It was a massive 39-point swing.


As the media consultant and pollster navigating the independent campaign for Pellegrino run by New York State United Teachers (NYSUT), one of the nation’s most formidable labor organizations, we found many insiders skeptical an upset was possible.

But bolstered by progressive enthusiasm and Republican disaffection, we helped deliver the largest swing district victory for Democrats under Trump to date.

The dynamics of this race offered some advantages, but many challenges. It was an open-seat special election with low anticipated turnout. Compared to the high-profile congressional special elections in Montana and Georgia, our efforts were under-the-radar. We had sufficient funding to communicate and compete, but faced a conservative opponent with few known vulnerabilities and no real track record to challenge.

The Republicans had picked their own outsider and he was, for the most part, a clean slate. Further, voter attitudes toward Trump were divided. A significant portion of Pellegrino’s vote ultimately came from those who still held somewhat favorable views of the president, including working-class voters from all parties.

So what strategies led to such a resounding turnaround?

  1. Motivating less-likely Democratic voters while persuading independents and soft Republicans (especially women) are not conflicting goals. We did both, aggressively imploring Democrats to send a message in Trump’s backyard, while talking to all voters about issues that transcend partisan politics. Pellegrino’s record of activism as a mother and a public-school teacher aligned her priorities with those of this solidly middle-class, suburban district. We told her story in a way that allowed voters to connect with her life experience and accomplishments.

  1. Connecting with working-class values matters, especially on issues that are local and granular. We must be powerful champions for solutions to the problems that threaten our communities, from opioid addiction to environmental threats to our water and air to corrosive political corruption. These problems cross party lines, harm all taxpayers, and undermine confidence in government. 

  1. Challenging a rigged system can build broad coalitions for progressives. Voters from across the political spectrum see the super-wealthy, big corporations and polluters, and special interests like charter school backers as receiving special favors from politicians and in need of a check. We didn’t hide Christine’s progressive views but rather leaned into them to frame the choice.
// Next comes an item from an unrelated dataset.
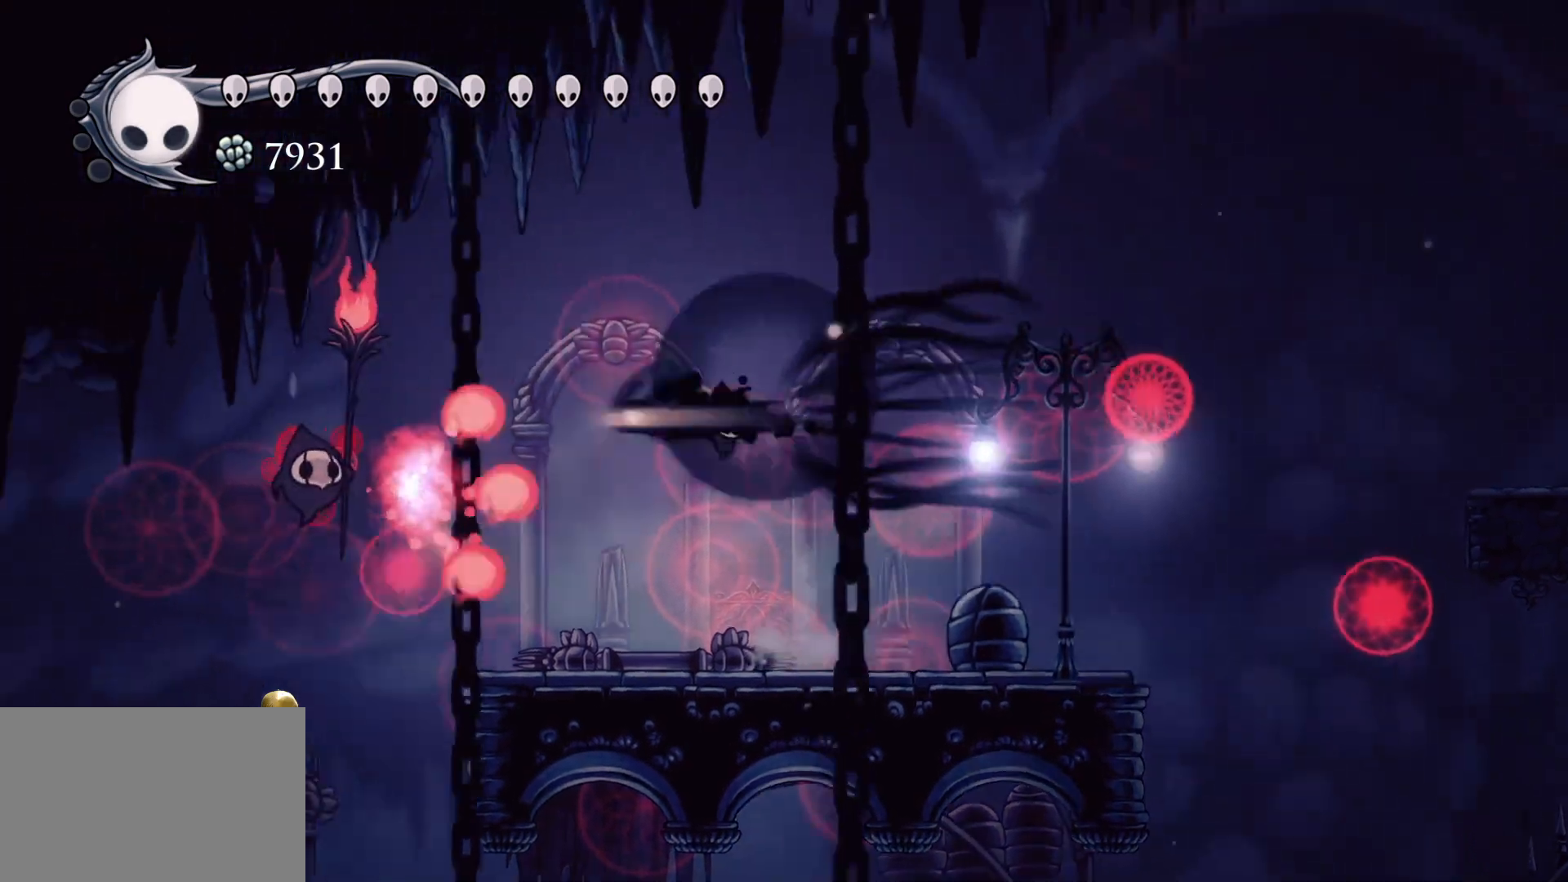
{"keys": ["f"], "mouse": [], "events": [[133, "shift", "up"], [267, "mouse_left", "down"], [367, "f", "down"], [367, "s", "up"], [417, "mouse_left", "up"]]}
  1. Breaking down the silos of messaging. We ensured that what voters saw in mailboxes and in our digital program linked with what we were saying on the doors and on the phones. Too often, these different voter communications tools are seen as separate departments and through completely different lenses. The power of reinforcement matters, especially with turning out infrequent voters.

Our strategies were not revolutionary in and of themselves. But we approached message development and campaign planning with a fresh perspective and most importantly, a belief we could win.

Democrats are at their lowest point nationally in decades — but the 2018 midterms present an opportunity to expand the playing field and get back in the game.

If a thunderbolt of resistance can strike a district like this one, the change America needs can be won.

Matthew Rey is a partner at Red Horse Strategies, a Democratic campaign consulting firm and served as the media consultant for the New York State United Teachers Independent Expenditure campaign for Pellegrino. Ben Tulchin, president of Tulchin Research, and Ben Krompak vice president of Tulchin Research, served as the pollsters for Bernie Sanders' 2016 presidential campaign.